Shock Diraba-raba Dokter saat Rapid Tes, Korban Bahkan Tak Mampu Berteriak

Seorang-warga-sedang-melakuakn-rapid-test.jpg
(Pemprov DKI Jakarta)

RIAU ONLINE, JAKARTA-Korban perempuan berinsial LHI (23) mengaku menjadi korban oknum seorang tenaga medis saat hendak menjalani rapid test.

Insiden kurang menyenangkan ini disampaikan korban melalui akun Twitter @listongs.

Dia bercerita, saat itu tidak sempat melakukan rapid test sehingga harus mejalani tes di Bandara Soekarno-Hatta sebelum keberangkatannya.

Namun, bukannya mendapatkan layanan yang baik, ia malah mendapatkan perbuatan kurang menyenangkan dari salah seorang tenaga medis.

Dalam utasnya tersebut, oknum tenaga kesehatan yang mengambil sampel tes COVID-19 dirinya tidak hanya meminta "uang tambahan", tapi juga melakukan pelecehan seksual.

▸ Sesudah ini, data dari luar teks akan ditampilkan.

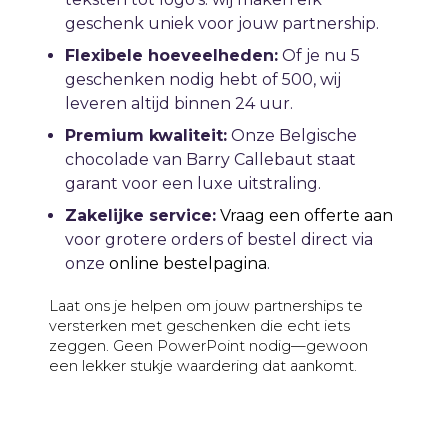
geschenk uniek voor jouw partnership.
Flexibele hoeveelheden:
Of je nu 5
geschenken nodig hebt of 500, wij
leveren altijd binnen 24 uur.
Premium kwaliteit:
Onze Belgische
chocolade van Barry Callebaut staat
garant voor een luxe uitstraling.
Zakelijke service:
Vraag een offerte aan
voor grotere orders of bestel direct via
onze
online bestelpagina
.
Laat ons je helpen om jouw partnerships te
versterken met geschenken die echt iets
zeggen. Geen PowerPoint nodig—gewoon
een lekker stukje waardering dat aankomt.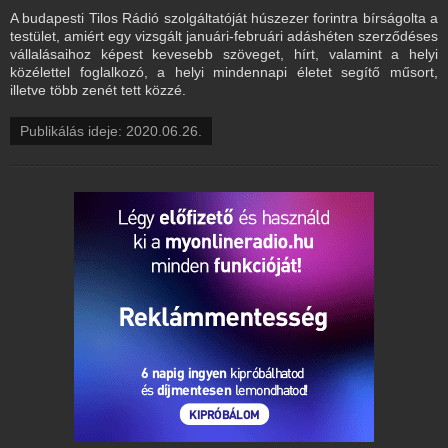
A budapesti Tilos Rádió szolgáltatóját húszezer forintra bírságolta a
testület, amiért egy vizsgált januári-februári adáshéten szerződéses
vállalásaihoz képest kevesebb szöveget, hírt, valamint a helyi
közélettel foglalkozó, a helyi mindennapi életet segítő műsort,
illetve több zenét tett közzé.
Publikálás ideje: 2020.06.26.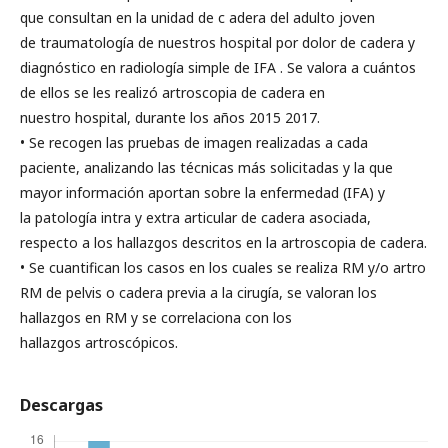
que consultan en la unidad de c adera del adulto joven
de traumatología de nuestros hospital por dolor de cadera y
diagnóstico en radiología simple de IFA . Se valora a cuántos
de ellos se les realizó artroscopia de cadera en
nuestro hospital, durante los años 2015 2017.
• Se recogen las pruebas de imagen realizadas a cada
paciente, analizando las técnicas más solicitadas y la que
mayor información aportan sobre la enfermedad (IFA) y
la patología intra y extra articular de cadera asociada,
respecto a los hallazgos descritos en la artroscopia de cadera.
• Se cuantifican los casos en los cuales se realiza RM y/o artro
RM de pelvis o cadera previa a la cirugía, se valoran los
hallazgos en RM y se correlaciona con los
hallazgos artroscópicos.
Descargas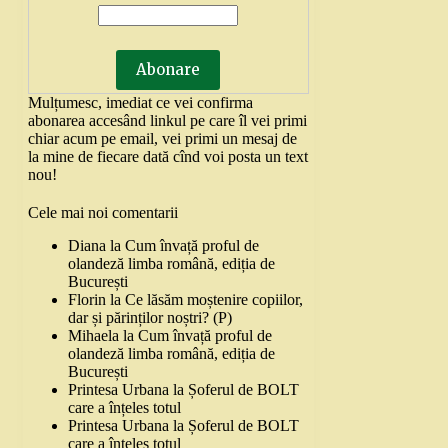
Mulțumesc, imediat ce vei confirma
abonarea accesând linkul pe care îl vei primi
chiar acum pe email, vei primi un mesaj de
la mine de fiecare dată cînd voi posta un text
nou!
Cele mai noi comentarii
Diana
la
Cum învață proful de
olandeză limba română, ediția de
București
Florin
la
Ce lăsăm moștenire copiilor,
dar și părinților noștri? (P)
Mihaela
la
Cum învață proful de
olandeză limba română, ediția de
București
Printesa Urbana
la
Șoferul de BOLT
care a înțeles totul
Printesa Urbana
la
Șoferul de BOLT
care a înțeles totul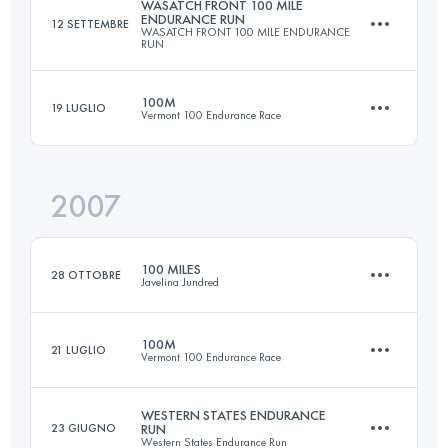
WASATCH FRONT 100 MILE
ENDURANCE RUN
12 SETTEMBRE
WASATCH FRONT 100 MILE ENDURANCE
RUN
Accedi per visualizzare l'UTMB Index
100M
19 LUGLIO
Vermont 100 Endurance Race
161 KM
8215 M+
2007
161 KM
4290 M+
Accedi per visualizzare l'UTMB Index
100 MILES
28 OTTOBRE
Javelina Jundred
Accedi per visualizzare l'UTMB Index
100M
21 LUGLIO
Vermont 100 Endurance Race
162.9 KM
1960 M+
WESTERN STATES ENDURANCE
23 GIUGNO
RUN
Western States Endurance Run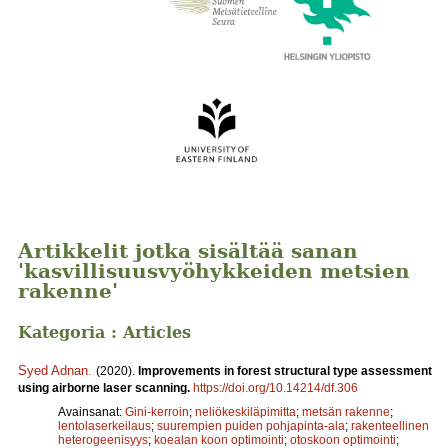
Artikkelit jotka sisältää sanan
'kasvillisuusvyöhykkeiden metsien
rakenne'
Kategoria : Articles
Syed Adnan
.
(2020).
Improvements in forest structural type assessment
using airborne laser scanning.
https://doi.org/10.14214/df.306
Avainsanat:
Gini-kerroin
;
neliökeskiläpimitta
;
metsän rakenne
;
lentolaserkeilaus
;
suurempien puiden pohjapinta-ala
;
rakenteellinen
heterogeenisyys
;
koealan koon optimointi
;
otoskoon optimointi
;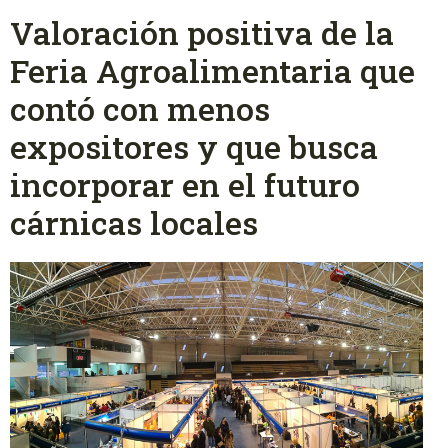
Valoración positiva de la
Feria Agroalimentaria que
contó con menos
expositores y que busca
incorporar en el futuro
cárnicas locales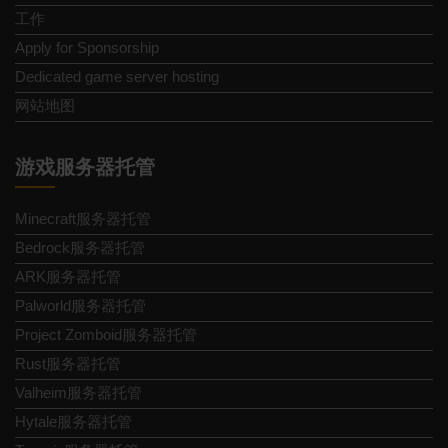
工作
Apply for Sponsorship
Dedicated game server hosting
网站地图
游戏服务器托管
Minecraft服务器托管
Bedrock服务器托管
ARK服务器托管
Palworld服务器托管
Project Zomboid服务器托管
Rust服务器托管
Valheim服务器托管
Hytale服务器托管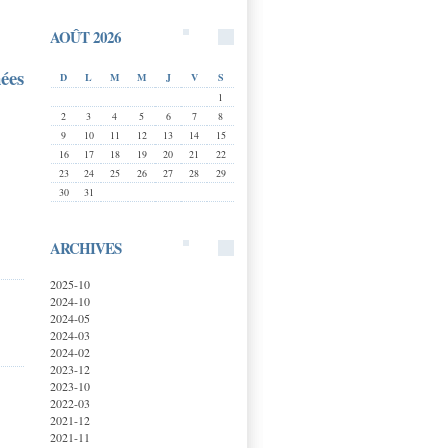
AOÛT 2026
ées
D
L
M
M
J
V
S
1
2
3
4
5
6
7
8
9
10
11
12
13
14
15
16
17
18
19
20
21
22
23
24
25
26
27
28
29
30
31
ARCHIVES
2025-10
2024-10
2024-05
2024-03
2024-02
2023-12
2023-10
2022-03
2021-12
2021-11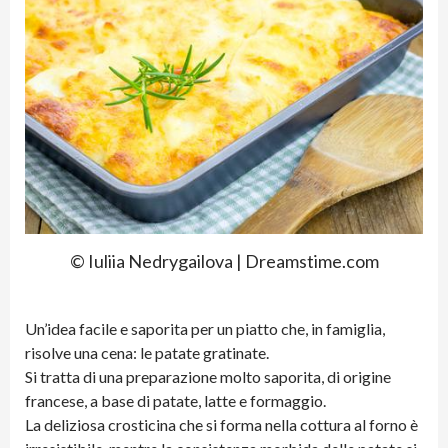
© Iuliia Nedrygailova | Dreamstime.com
Un’idea facile e saporita per un piatto che, in famiglia,
risolve una cena: le patate gratinate.
Si tratta di una preparazione molto saporita, di origine
francese, a base di patate, latte e formaggio.
La deliziosa crosticina che si forma nella cottura al forno è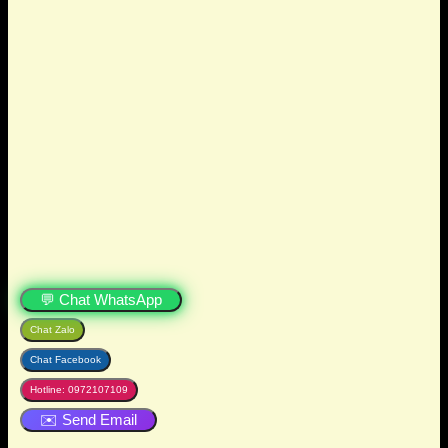
💬 Chat WhatsApp
Chat Zalo
Chat Facebook
Hotline: 0972107109
✉️ Send Email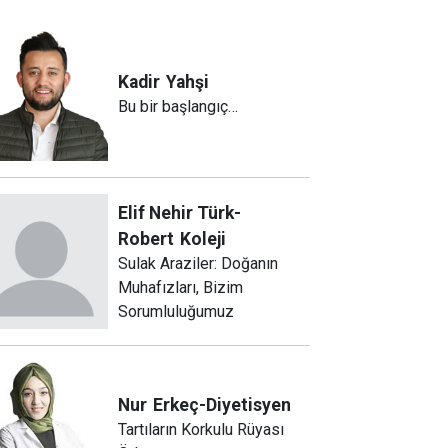
Kadir
Yahşi
Bu bir başlangıç…
Elif Nehir Türk-
Robert
Koleji
Sulak Araziler: Doğanın
Muhafızları, Bizim
Sorumluluğumuz
Nur
Erkeç-Diyetisyen
Tartıların Korkulu Rüyası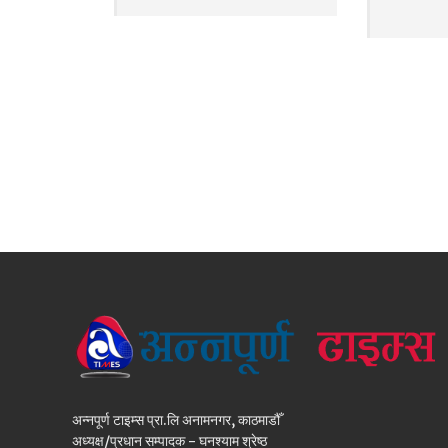
अन्नपूर्ण टाइम्स प्रा.लि अनामनगर, काठमाडौँ
अध्यक्ष/प्रधान सम्पादक - घनश्याम श्रेष्ठ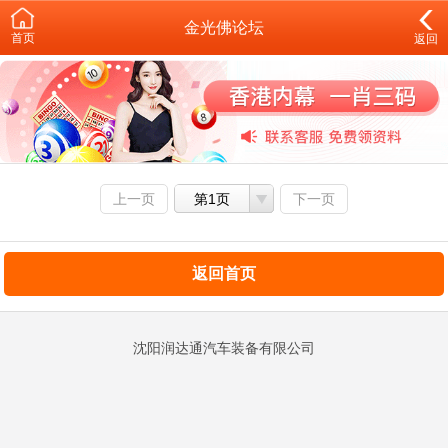
金光佛论坛
首页
返回
上一页
第1页
下一页
返回首页
沈阳润达通汽车装备有限公司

"Bener-bener kaget dan gak bisa ngapa2in, si dokter bajingan ini malah melanjutkan aksinya dengan meraba-raba payudara aku. perasaanku hancur. bener-bener hancur. nangis sekeras-kerasnya dari dalam. bahkan untuk teriak tolong aja gak bisa," tulisnya dalam utas tersebut.

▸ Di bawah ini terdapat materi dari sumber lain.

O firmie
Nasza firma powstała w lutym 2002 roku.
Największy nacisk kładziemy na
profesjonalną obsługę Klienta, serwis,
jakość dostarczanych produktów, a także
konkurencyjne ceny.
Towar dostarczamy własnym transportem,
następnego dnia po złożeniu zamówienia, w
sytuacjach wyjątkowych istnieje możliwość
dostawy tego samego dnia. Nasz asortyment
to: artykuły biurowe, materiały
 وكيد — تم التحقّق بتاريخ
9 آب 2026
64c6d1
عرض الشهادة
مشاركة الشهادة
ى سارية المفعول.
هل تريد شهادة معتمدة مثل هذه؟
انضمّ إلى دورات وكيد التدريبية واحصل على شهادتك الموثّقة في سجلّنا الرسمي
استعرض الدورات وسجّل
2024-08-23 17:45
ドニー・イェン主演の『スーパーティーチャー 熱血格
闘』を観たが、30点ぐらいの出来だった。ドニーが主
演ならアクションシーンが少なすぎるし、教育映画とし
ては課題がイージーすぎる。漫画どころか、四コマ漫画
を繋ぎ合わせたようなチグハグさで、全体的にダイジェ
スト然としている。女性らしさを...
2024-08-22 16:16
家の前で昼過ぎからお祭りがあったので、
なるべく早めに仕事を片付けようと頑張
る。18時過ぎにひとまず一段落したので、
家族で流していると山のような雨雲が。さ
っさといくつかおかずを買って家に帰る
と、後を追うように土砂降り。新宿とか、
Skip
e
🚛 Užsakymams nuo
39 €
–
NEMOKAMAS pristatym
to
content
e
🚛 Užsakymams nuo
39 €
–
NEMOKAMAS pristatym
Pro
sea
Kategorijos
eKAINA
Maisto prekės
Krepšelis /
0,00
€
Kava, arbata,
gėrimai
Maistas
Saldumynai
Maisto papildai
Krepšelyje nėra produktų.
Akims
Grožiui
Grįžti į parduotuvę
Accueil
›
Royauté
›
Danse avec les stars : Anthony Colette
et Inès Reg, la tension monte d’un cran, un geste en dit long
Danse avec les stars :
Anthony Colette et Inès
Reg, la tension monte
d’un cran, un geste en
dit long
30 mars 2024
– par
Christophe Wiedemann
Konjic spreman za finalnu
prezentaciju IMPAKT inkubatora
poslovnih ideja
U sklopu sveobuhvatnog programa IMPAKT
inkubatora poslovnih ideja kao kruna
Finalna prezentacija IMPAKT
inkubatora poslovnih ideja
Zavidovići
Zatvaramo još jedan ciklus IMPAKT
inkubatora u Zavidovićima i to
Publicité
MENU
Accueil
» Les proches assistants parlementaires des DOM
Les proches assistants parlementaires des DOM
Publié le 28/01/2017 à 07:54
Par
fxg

Tidak berhenti disitu, karena hasil rapid test yang reaktif, meskipun ada dugaan dimanipulasi oleh oknum tersebut, ia bahkan harus membatalkan keberangkatannya dari Bandara Soekarno Hatta ke Nias.

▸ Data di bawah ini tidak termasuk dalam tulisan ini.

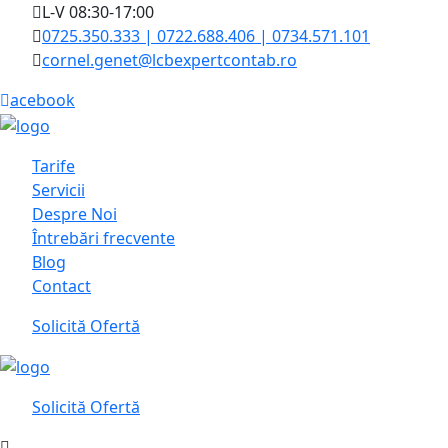
L-V 08:30-17:00
0725.350.333 | 0722.688.406 | 0734.571.101
cornel.genet@lcbexpertcontab.ro
acebook
Tarife
Servicii
Despre Noi
Întrebări frecvente
Blog
Contact
Solicită Ofertă
Solicită Ofertă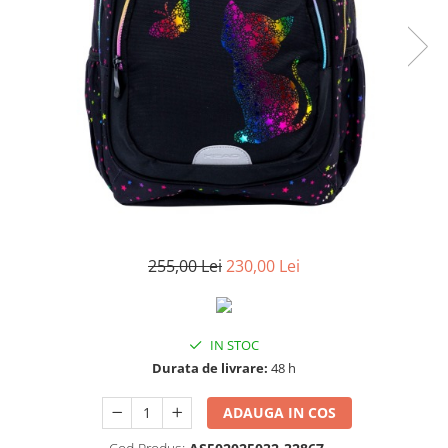
255,00 Lei
230,00 Lei
IN STOC
Durata de livrare:
48 h
ADAUGA IN COS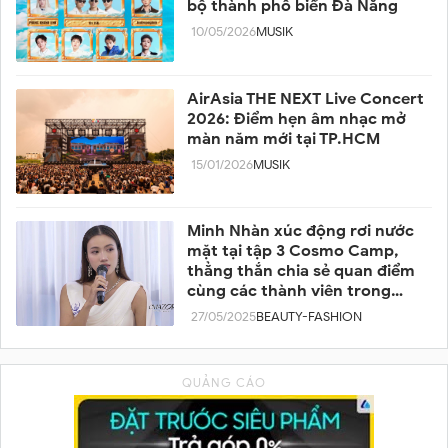
bộ thành phố biển Đà Nẵng
10/05/2026
MUSIK
AirAsia THE NEXT Live Concert
2026: Điểm hẹn âm nhạc mở
màn năm mới tại TP.HCM
15/01/2026
MUSIK
Minh Nhàn xúc động rơi nước
mặt tại tập 3 Cosmo Camp,
thẳng thắn chia sẻ quan điểm
cùng các thành viên trong
team
27/05/2025
BEAUTY-FASHION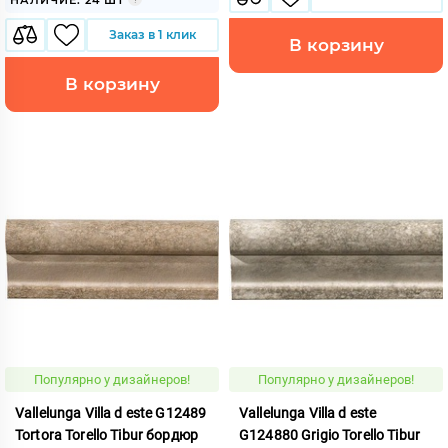
Заказ в 1 клик
В корзину
В корзину
Популярно у дизайнеров!
Популярно у дизайнеров!
Vallelunga Villa d este G12489
Vallelunga Villa d este
Tortora Torello Tibur бордюр
G124880 Grigio Torello Tibur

Berkaitan dengan hal ini, kepolisian dalam hal ini mengaku belum menerima laporan terkait kasus tersebut.

Dalam hal ini korban baru melaporkan terkait apa yang dia alami ke pihak bandara dan Ikatan Dokter Indonesia.

"Secara resmi belum ada yang melaporkan ke Sentra Pelayanan Kepolisian Terpadu (SPKT) Polresta Bandara Soekarno Hatta," kata Kasat Reskrim Polres Kota Bandara Soekarno Hatta, AKP Alexander Yurikho kepada wartawan, Jumat 18 September 2020 malam.

Ia menambahkan, pihaknya bakal tetap melakukan penyelidikan terkait hal tersebut. Kata dia, pihaknya akan lebih mudah melakukan penyelidikan jika korban membikin laporan.

"Penyelidikan akan tetap dilakukan oleh penyelidik Satreskrim Polresta Bandara Soekarno Hatta. Akan tetapi lebih memudahkan proses penegakan hukum jika yang merasa jadi korban membuat laporan secara resmi," pungkasnya.